The answer is the full set of records, given again exactly and without images.

***** Data to examine

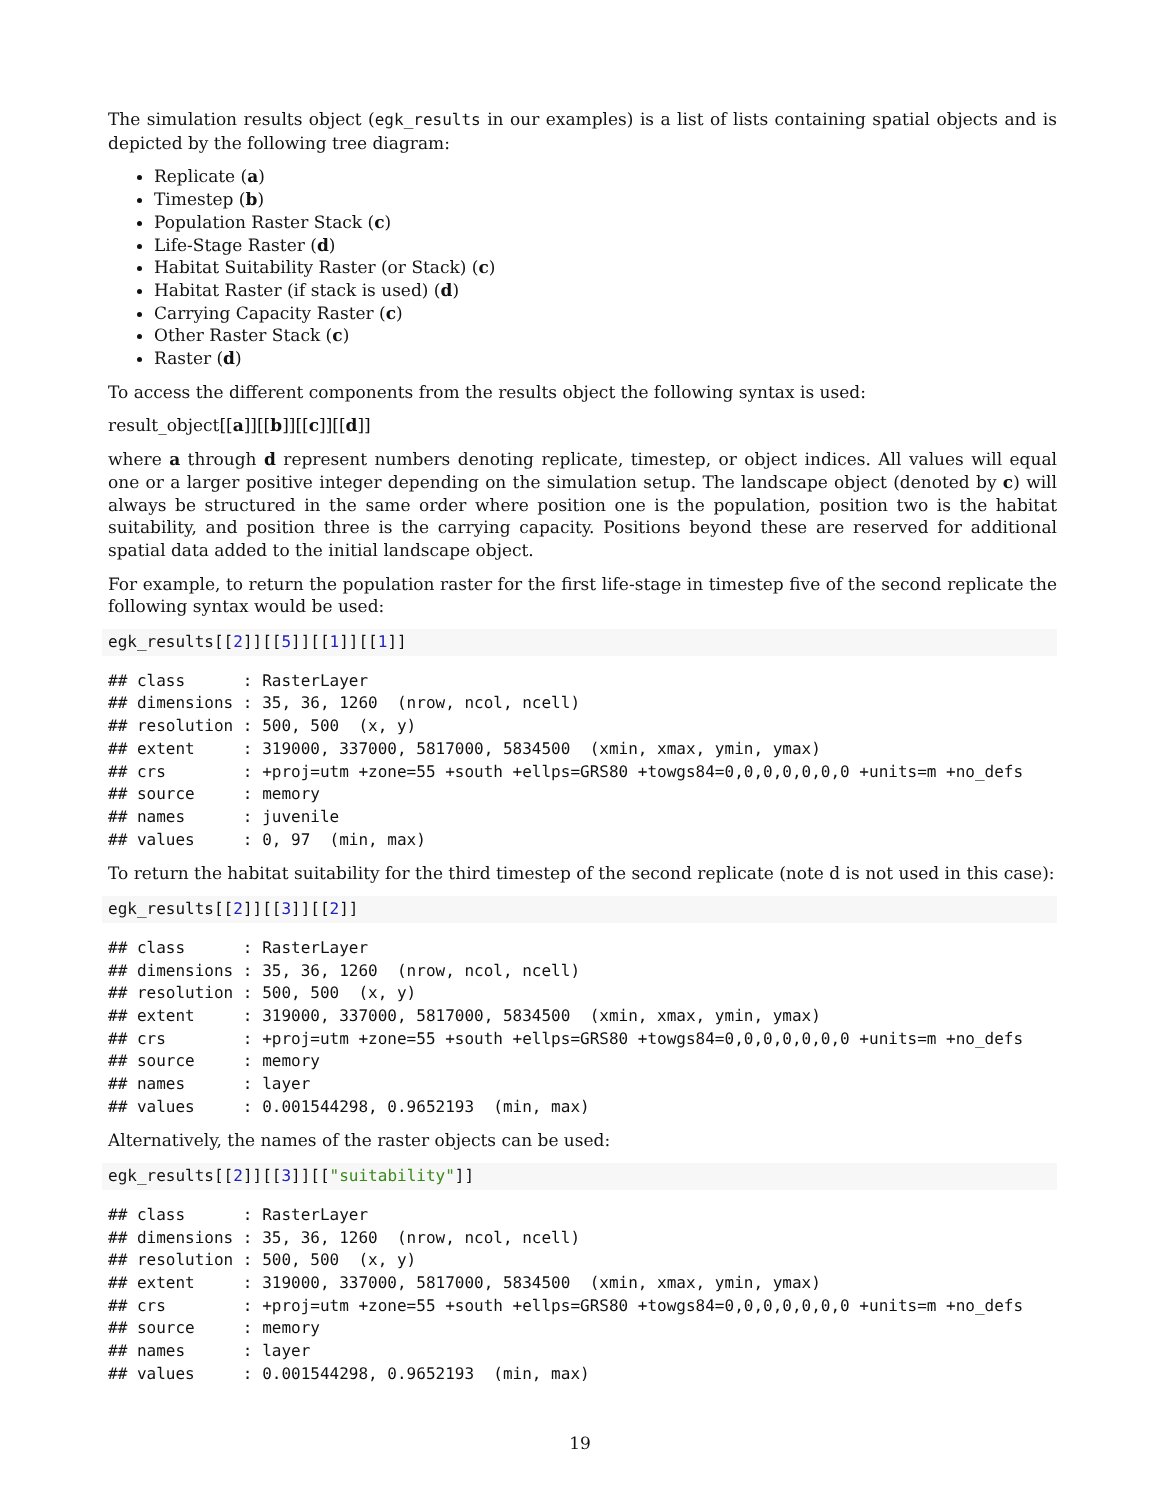The simulation results object (egk_results in our examples) is a list of lists containing spatial objects and is depicted by the following tree diagram:
Replicate (a)
Timestep (b)
Population Raster Stack (c)
Life-Stage Raster (d)
Habitat Suitability Raster (or Stack) (c)
Habitat Raster (if stack is used) (d)
Carrying Capacity Raster (c)
Other Raster Stack (c)
Raster (d)
To access the different components from the results object the following syntax is used:
result_object[[a]][[b]][[c]][[d]]
where a through d represent numbers denoting replicate, timestep, or object indices. All values will equal one or a larger positive integer depending on the simulation setup. The landscape object (denoted by c) will always be structured in the same order where position one is the population, position two is the habitat suitability, and position three is the carrying capacity. Positions beyond these are reserved for additional spatial data added to the initial landscape object.
For example, to return the population raster for the first life-stage in timestep five of the second replicate the following syntax would be used:
egk_results[[2]][[5]][[1]][[1]]
## class      : RasterLayer
## dimensions : 35, 36, 1260  (nrow, ncol, ncell)
## resolution : 500, 500  (x, y)
## extent     : 319000, 337000, 5817000, 5834500  (xmin, xmax, ymin, ymax)
## crs        : +proj=utm +zone=55 +south +ellps=GRS80 +towgs84=0,0,0,0,0,0,0 +units=m +no_defs
## source     : memory
## names      : juvenile
## values     : 0, 97  (min, max)
To return the habitat suitability for the third timestep of the second replicate (note d is not used in this case):
egk_results[[2]][[3]][[2]]
## class      : RasterLayer
## dimensions : 35, 36, 1260  (nrow, ncol, ncell)
## resolution : 500, 500  (x, y)
## extent     : 319000, 337000, 5817000, 5834500  (xmin, xmax, ymin, ymax)
## crs        : +proj=utm +zone=55 +south +ellps=GRS80 +towgs84=0,0,0,0,0,0,0 +units=m +no_defs
## source     : memory
## names      : layer
## values     : 0.001544298, 0.9652193  (min, max)
Alternatively, the names of the raster objects can be used:
egk_results[[2]][[3]][["suitability"]]
## class      : RasterLayer
## dimensions : 35, 36, 1260  (nrow, ncol, ncell)
## resolution : 500, 500  (x, y)
## extent     : 319000, 337000, 5817000, 5834500  (xmin, xmax, ymin, ymax)
## crs        : +proj=utm +zone=55 +south +ellps=GRS80 +towgs84=0,0,0,0,0,0,0 +units=m +no_defs
## source     : memory
## names      : layer
## values     : 0.001544298, 0.9652193  (min, max)
19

**********

### Answer for the task
The simulation results object (egk_results in our examples) is a list of lists containing spatial objects and is depicted by the following tree diagram:
Replicate (a)
Timestep (b)
Population Raster Stack (c)
Life-Stage Raster (d)
Habitat Suitability Raster (or Stack) (c)
Habitat Raster (if stack is used) (d)
Carrying Capacity Raster (c)
Other Raster Stack (c)
Raster (d)
To access the different components from the results object the following syntax is used:
result_object[[a]][[b]][[c]][[d]]
where a through d represent numbers denoting replicate, timestep, or object indices. All values will equal one or a larger positive integer depending on the simulation setup. The landscape object (denoted by c) will always be structured in the same order where position one is the population, position two is the habitat suitability, and position three is the carrying capacity. Positions beyond these are reserved for additional spatial data added to the initial landscape object.
For example, to return the population raster for the first life-stage in timestep five of the second replicate the following syntax would be used:
egk_results[[2]][[5]][[1]][[1]]
## class      : RasterLayer
## dimensions : 35, 36, 1260  (nrow, ncol, ncell)
## resolution : 500, 500  (x, y)
## extent     : 319000, 337000, 5817000, 5834500  (xmin, xmax, ymin, ymax)
## crs        : +proj=utm +zone=55 +south +ellps=GRS80 +towgs84=0,0,0,0,0,0,0 +units=m +no_defs
## source     : memory
## names      : juvenile
## values     : 0, 97  (min, max)
To return the habitat suitability for the third timestep of the second replicate (note d is not used in this case):
egk_results[[2]][[3]][[2]]
## class      : RasterLayer
## dimensions : 35, 36, 1260  (nrow, ncol, ncell)
## resolution : 500, 500  (x, y)
## extent     : 319000, 337000, 5817000, 5834500  (xmin, xmax, ymin, ymax)
## crs        : +proj=utm +zone=55 +south +ellps=GRS80 +towgs84=0,0,0,0,0,0,0 +units=m +no_defs
## source     : memory
## names      : layer
## values     : 0.001544298, 0.9652193  (min, max)
Alternatively, the names of the raster objects can be used:
egk_results[[2]][[3]][["suitability"]]
## class      : RasterLayer
## dimensions : 35, 36, 1260  (nrow, ncol, ncell)
## resolution : 500, 500  (x, y)
## extent     : 319000, 337000, 5817000, 5834500  (xmin, xmax, ymin, ymax)
## crs        : +proj=utm +zone=55 +south +ellps=GRS80 +towgs84=0,0,0,0,0,0,0 +units=m +no_defs
## source     : memory
## names      : layer
## values     : 0.001544298, 0.9652193  (min, max)
19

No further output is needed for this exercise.